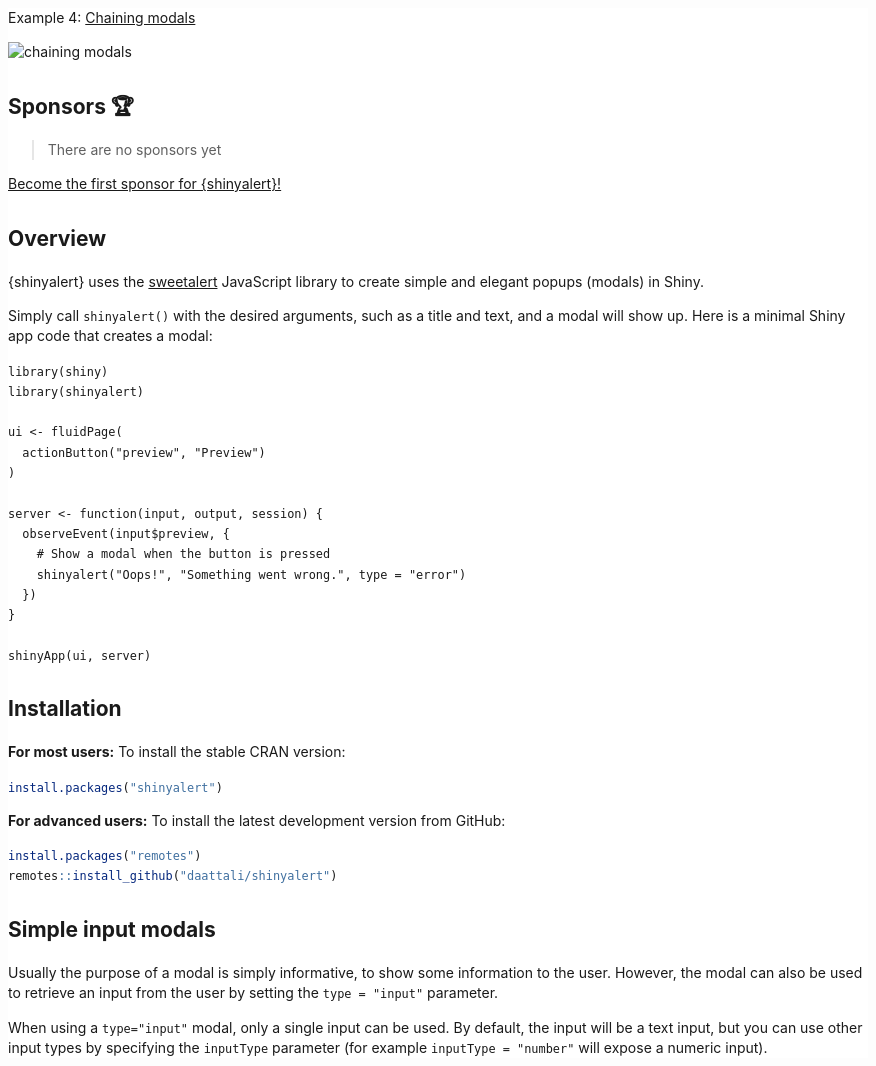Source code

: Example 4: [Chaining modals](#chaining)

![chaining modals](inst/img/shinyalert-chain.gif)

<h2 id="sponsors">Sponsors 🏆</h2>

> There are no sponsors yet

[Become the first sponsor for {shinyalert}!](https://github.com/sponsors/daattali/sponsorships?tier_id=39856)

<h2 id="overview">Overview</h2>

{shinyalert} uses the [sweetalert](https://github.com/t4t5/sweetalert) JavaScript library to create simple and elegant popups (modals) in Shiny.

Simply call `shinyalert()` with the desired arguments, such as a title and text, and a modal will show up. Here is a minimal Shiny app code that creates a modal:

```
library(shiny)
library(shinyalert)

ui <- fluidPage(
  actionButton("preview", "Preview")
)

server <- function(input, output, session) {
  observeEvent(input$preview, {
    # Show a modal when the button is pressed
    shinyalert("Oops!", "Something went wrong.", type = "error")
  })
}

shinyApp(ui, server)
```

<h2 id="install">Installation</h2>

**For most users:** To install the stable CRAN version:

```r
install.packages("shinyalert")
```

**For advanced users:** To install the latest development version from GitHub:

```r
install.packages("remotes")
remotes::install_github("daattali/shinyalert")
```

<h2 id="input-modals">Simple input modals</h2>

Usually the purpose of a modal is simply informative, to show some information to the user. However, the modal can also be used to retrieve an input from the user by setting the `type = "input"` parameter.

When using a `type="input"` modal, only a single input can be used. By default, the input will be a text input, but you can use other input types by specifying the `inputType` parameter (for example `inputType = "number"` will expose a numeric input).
****************
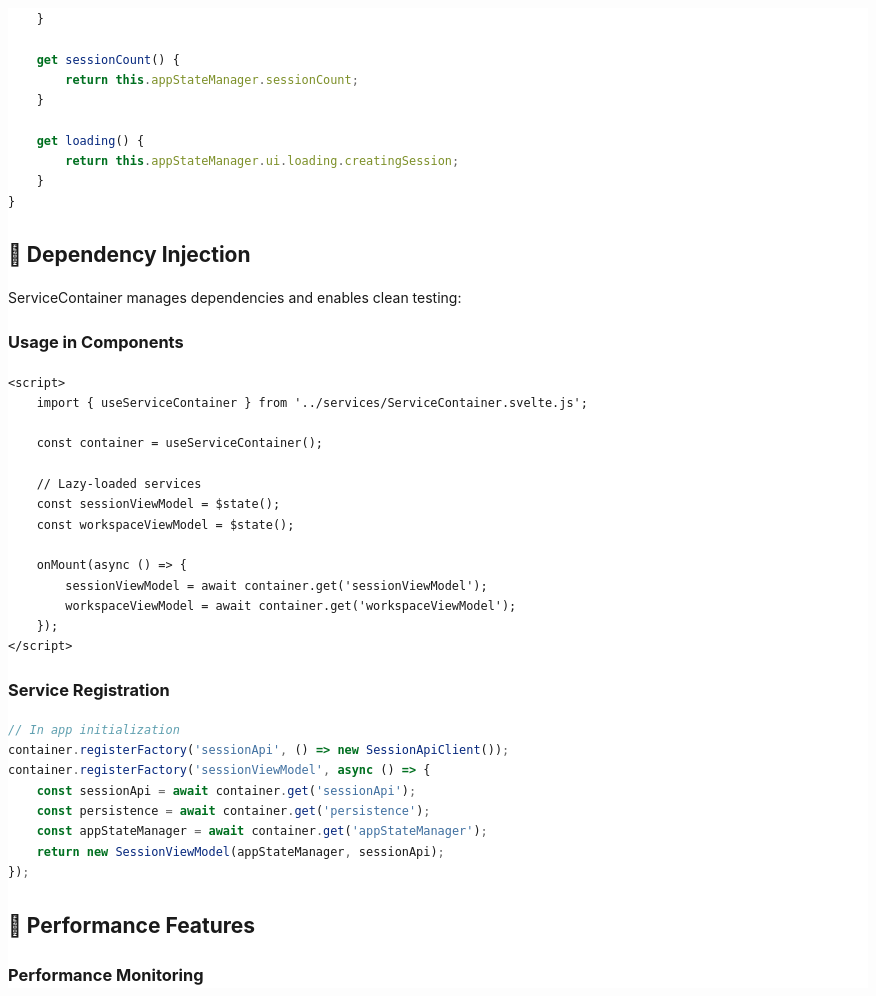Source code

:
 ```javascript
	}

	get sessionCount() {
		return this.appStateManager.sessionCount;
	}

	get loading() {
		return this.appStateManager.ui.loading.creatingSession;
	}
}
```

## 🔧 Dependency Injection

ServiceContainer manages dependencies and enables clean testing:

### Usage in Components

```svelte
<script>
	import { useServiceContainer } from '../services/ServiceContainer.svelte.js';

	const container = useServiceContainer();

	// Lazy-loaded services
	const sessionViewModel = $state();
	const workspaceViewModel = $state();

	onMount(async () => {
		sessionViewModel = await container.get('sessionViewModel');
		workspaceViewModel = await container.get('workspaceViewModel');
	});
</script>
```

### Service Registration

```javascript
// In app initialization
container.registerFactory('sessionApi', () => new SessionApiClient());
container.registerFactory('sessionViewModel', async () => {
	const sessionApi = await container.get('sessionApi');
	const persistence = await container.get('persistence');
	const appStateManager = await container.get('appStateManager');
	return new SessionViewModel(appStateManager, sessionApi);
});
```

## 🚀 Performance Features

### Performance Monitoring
****************
» **WHAT YOU WILL DO**: Run a filter over the data above and keep each line that contains the word "input".

» **EXERCISE RESULT**:
server <- function(input, output, session) {
  observeEvent(input$preview, {
<h2 id="input-modals">Simple input modals</h2>
Usually the purpose of a modal is simply informative, to show some information to the user. However, the modal can also be used to retrieve an input from the user by setting the `type = "input"` parameter.
When using a `type="input"` modal, only a single input can be used. By default, the input will be a text input, but you can use other input types by specifying the `inputType` parameter (for example `inputType = "number"` will expose a numeric input).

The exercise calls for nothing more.